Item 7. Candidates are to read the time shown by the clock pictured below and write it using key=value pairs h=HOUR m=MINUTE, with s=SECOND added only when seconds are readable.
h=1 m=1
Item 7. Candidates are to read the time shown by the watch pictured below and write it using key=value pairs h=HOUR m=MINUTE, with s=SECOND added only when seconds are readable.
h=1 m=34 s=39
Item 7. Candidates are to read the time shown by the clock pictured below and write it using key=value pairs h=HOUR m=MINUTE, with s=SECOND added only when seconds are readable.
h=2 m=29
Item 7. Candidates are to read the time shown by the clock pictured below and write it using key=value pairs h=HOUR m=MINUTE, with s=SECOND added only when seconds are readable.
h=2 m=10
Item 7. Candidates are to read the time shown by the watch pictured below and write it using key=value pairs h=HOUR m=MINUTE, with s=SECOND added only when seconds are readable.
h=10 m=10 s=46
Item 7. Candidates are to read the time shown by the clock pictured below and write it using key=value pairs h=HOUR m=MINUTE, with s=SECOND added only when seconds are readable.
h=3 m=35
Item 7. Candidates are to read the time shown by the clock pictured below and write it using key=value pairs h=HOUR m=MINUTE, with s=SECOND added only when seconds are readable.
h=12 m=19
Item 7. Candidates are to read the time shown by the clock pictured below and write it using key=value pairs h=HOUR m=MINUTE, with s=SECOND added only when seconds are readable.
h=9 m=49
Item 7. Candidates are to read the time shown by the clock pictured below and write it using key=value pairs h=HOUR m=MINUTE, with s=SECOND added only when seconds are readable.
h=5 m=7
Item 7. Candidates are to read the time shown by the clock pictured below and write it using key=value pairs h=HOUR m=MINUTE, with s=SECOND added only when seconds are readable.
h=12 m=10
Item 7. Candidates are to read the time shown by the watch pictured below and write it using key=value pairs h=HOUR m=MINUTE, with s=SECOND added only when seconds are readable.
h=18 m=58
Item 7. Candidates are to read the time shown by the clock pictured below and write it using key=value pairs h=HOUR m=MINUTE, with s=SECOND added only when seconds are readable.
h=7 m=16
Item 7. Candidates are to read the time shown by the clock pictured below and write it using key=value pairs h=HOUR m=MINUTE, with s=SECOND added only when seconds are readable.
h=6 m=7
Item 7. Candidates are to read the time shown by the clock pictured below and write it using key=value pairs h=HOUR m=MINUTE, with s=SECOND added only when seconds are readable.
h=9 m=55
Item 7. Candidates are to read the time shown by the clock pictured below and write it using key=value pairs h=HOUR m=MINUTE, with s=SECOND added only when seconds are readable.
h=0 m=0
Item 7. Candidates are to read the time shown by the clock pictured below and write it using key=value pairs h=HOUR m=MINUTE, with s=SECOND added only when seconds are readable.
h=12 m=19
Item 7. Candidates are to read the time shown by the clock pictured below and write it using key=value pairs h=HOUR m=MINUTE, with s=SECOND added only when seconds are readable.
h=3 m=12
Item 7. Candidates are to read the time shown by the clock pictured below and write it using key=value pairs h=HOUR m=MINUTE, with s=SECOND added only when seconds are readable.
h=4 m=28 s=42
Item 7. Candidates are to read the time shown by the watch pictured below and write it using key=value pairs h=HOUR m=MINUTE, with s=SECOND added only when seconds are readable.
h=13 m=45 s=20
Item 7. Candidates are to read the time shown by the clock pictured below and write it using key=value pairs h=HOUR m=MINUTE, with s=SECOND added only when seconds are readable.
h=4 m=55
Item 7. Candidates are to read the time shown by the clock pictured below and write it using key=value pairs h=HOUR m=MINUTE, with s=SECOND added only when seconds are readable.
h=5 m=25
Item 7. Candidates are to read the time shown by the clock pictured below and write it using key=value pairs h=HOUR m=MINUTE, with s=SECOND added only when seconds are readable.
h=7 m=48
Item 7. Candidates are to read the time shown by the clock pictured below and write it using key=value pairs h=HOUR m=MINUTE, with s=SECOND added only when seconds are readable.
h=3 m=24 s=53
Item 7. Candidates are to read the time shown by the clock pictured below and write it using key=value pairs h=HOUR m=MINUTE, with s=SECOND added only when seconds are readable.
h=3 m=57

○ ○ ○ ○ ○ ○ ○

## [Goal of the exercise]
Convert every line of the records above into a numbered list, leaving out any blank lines.

## [Solved exercise]
1. Item 7. Candidates are to read the time shown by the clock pictured below and write it using key=value pairs h=HOUR m=MINUTE, with s=SECOND added only when seconds are readable.
2. h=1 m=1
3. Item 7. Candidates are to read the time shown by the watch pictured below and write it using key=value pairs h=HOUR m=MINUTE, with s=SECOND added only when seconds are readable.
4. h=1 m=34 s=39
5. Item 7. Candidates are to read the time shown by the clock pictured below and write it using key=value pairs h=HOUR m=MINUTE, with s=SECOND added only when seconds are readable.
6. h=2 m=29
7. Item 7. Candidates are to read the time shown by the clock pictured below and write it using key=value pairs h=HOUR m=MINUTE, with s=SECOND added only when seconds are readable.
8. h=2 m=10
9. Item 7. Candidates are to read the time shown by the watch pictured below and write it using key=value pairs h=HOUR m=MINUTE, with s=SECOND added only when seconds are readable.
10. h=10 m=10 s=46
11. Item 7. Candidates are to read the time shown by the clock pictured below and write it using key=value pairs h=HOUR m=MINUTE, with s=SECOND added only when seconds are readable.
12. h=3 m=35
13. Item 7. Candidates are to read the time shown by the clock pictured below and write it using key=value pairs h=HOUR m=MINUTE, with s=SECOND added only when seconds are readable.
14. h=12 m=19
15. Item 7. Candidates are to read the time shown by the clock pictured below and write it using key=value pairs h=HOUR m=MINUTE, with s=SECOND added only when seconds are readable.
16. h=9 m=49
17. Item 7. Candidates are to read the time shown by the clock pictured below and write it using key=value pairs h=HOUR m=MINUTE, with s=SECOND added only when seconds are readable.
18. h=5 m=7
19. Item 7. Candidates are to read the time shown by the clock pictured below and write it using key=value pairs h=HOUR m=MINUTE, with s=SECOND added only when seconds are readable.
20. h=12 m=10
21. Item 7. Candidates are to read the time shown by the watch pictured below and write it using key=value pairs h=HOUR m=MINUTE, with s=SECOND added only when seconds are readable.
22. h=18 m=58
23. Item 7. Candidates are to read the time shown by the clock pictured below and write it using key=value pairs h=HOUR m=MINUTE, with s=SECOND added only when seconds are readable.
24. h=7 m=16
25. Item 7. Candidates are to read the time shown by the clock pictured below and write it using key=value pairs h=HOUR m=MINUTE, with s=SECOND added only when seconds are readable.
26. h=6 m=7
27. Item 7. Candidates are to read the time shown by the clock pictured below and write it using key=value pairs h=HOUR m=MINUTE, with s=SECOND added only when seconds are readable.
28. h=9 m=55
29. Item 7. Candidates are to read the time shown by the clock pictured below and write it using key=value pairs h=HOUR m=MINUTE, with s=SECOND added only when seconds are readable.
30. h=0 m=0
31. Item 7. Candidates are to read the time shown by the clock pictured below and write it using key=value pairs h=HOUR m=MINUTE, with s=SECOND added only when seconds are readable.
32. h=12 m=19
33. Item 7. Candidates are to read the time shown by the clock pictured below and write it using key=value pairs h=HOUR m=MINUTE, with s=SECOND added only when seconds are readable.
34. h=3 m=12
35. Item 7. Candidates are to read the time shown by the clock pictured below and write it using key=value pairs h=HOUR m=MINUTE, with s=SECOND added only when seconds are readable.
36. h=4 m=28 s=42
37. Item 7. Candidates are to read the time shown by the watch pictured below and write it using key=value pairs h=HOUR m=MINUTE, with s=SECOND added only when seconds are readable.
38. h=13 m=45 s=20
39. Item 7. Candidates are to read the time shown by the clock pictured below and write it using key=value pairs h=HOUR m=MINUTE, with s=SECOND added only when seconds are readable.
40. h=4 m=55
41. Item 7. Candidates are to read the time shown by the clock pictured below and write it using key=value pairs h=HOUR m=MINUTE, with s=SECOND added only when seconds are readable.
42. h=5 m=25
43. Item 7. Candidates are to read the time shown by the clock pictured below and write it using key=value pairs h=HOUR m=MINUTE, with s=SECOND added only when seconds are readable.
44. h=7 m=48
45. Item 7. Candidates are to read the time shown by the clock pictured below and write it using key=value pairs h=HOUR m=MINUTE, with s=SECOND added only when seconds are readable.
46. h=3 m=24 s=53
47. Item 7. Candidates are to read the time shown by the clock pictured below and write it using key=value pairs h=HOUR m=MINUTE, with s=SECOND added only when seconds are readable.
48. h=3 m=57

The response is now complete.